Exercise goal — From the records below, transcribe only the lines running from the one with "didn't dismiss him on religious grounds." through the one with "Massachusetts.". Keep both of those end lines.

Saved data entries —
<<<<

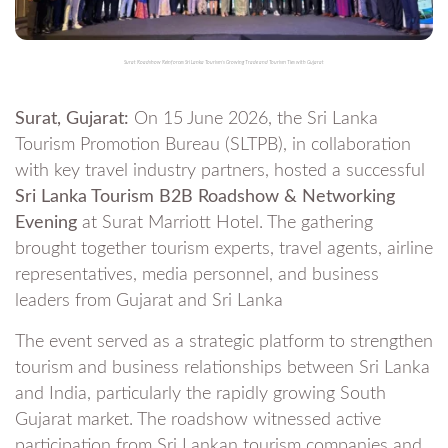
Surat Roadshow Reinforces Sri Lanka Tourism’s Growing Trade and Tourism Ties with Gujarat
Surat, Gujarat:
On 15 June 2026, the Sri Lanka
Tourism Promotion Bureau (SLTPB), in collaboration
with key travel industry partners, hosted a successful
Sri Lanka Tourism B2B Roadshow & Networking
Evening
at Surat Marriott Hotel. The gathering
brought together tourism experts, travel agents, airline
representatives, media personnel, and business
leaders from Gujarat and Sri Lanka
The event served as a strategic platform to strengthen
tourism and business relationships between Sri Lanka
and India, particularly the rapidly growing South
Gujarat market. The roadshow witnessed active
participation from Sri Lankan tourism companies and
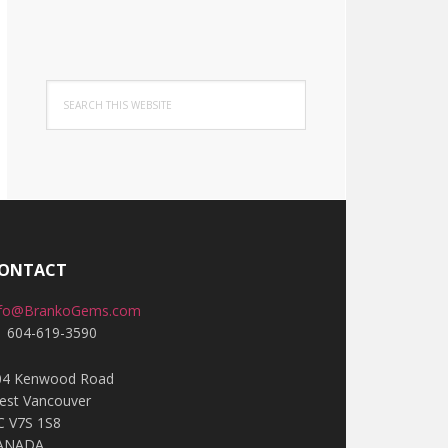
Search
this
website
ONTACT
nfo@BrankoGems.com
1 604-619-3590
04 Kenwood Road
est Vancouver
C V7S 1S8
ANADA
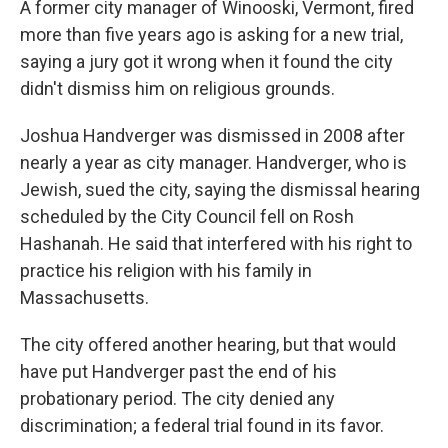
A former city manager of Winooski, Vermont, fired
more than five years ago is asking for a new trial,
saying a jury got it wrong when it found the city
didn't dismiss him on religious grounds.
Joshua Handverger was dismissed in 2008 after
nearly a year as city manager. Handverger, who is
Jewish, sued the city, saying the dismissal hearing
scheduled by the City Council fell on Rosh
Hashanah. He said that interfered with his right to
practice his religion with his family in
Massachusetts.
The city offered another hearing, but that would
have put Handverger past the end of his
probationary period. The city denied any
discrimination; a federal trial found in its favor.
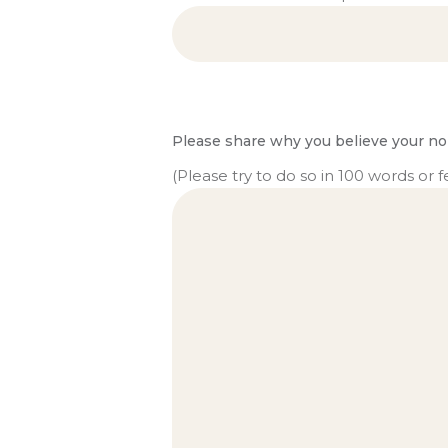
Please share why you believe your no
(Please try to do so in 100 words or f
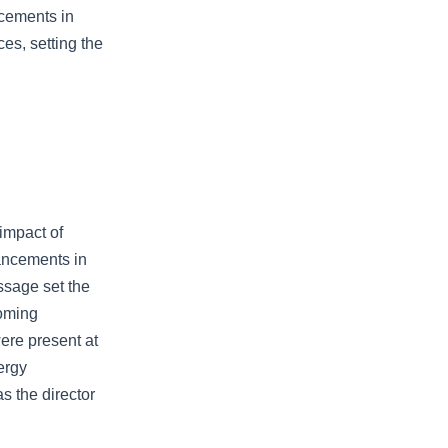
ncements in
es, setting the
impact of
vancements in
ssage set the
coming
ere present at
ergy
s the director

>>>>

Answer section —
didn't dismiss him on religious grounds.
Joshua Handverger was dismissed in 2008 after
nearly a year as city manager. Handverger, who is
Jewish, sued the city, saying the dismissal hearing
scheduled by the City Council fell on Rosh
Hashanah. He said that interfered with his right to
practice his religion with his family in
Massachusetts.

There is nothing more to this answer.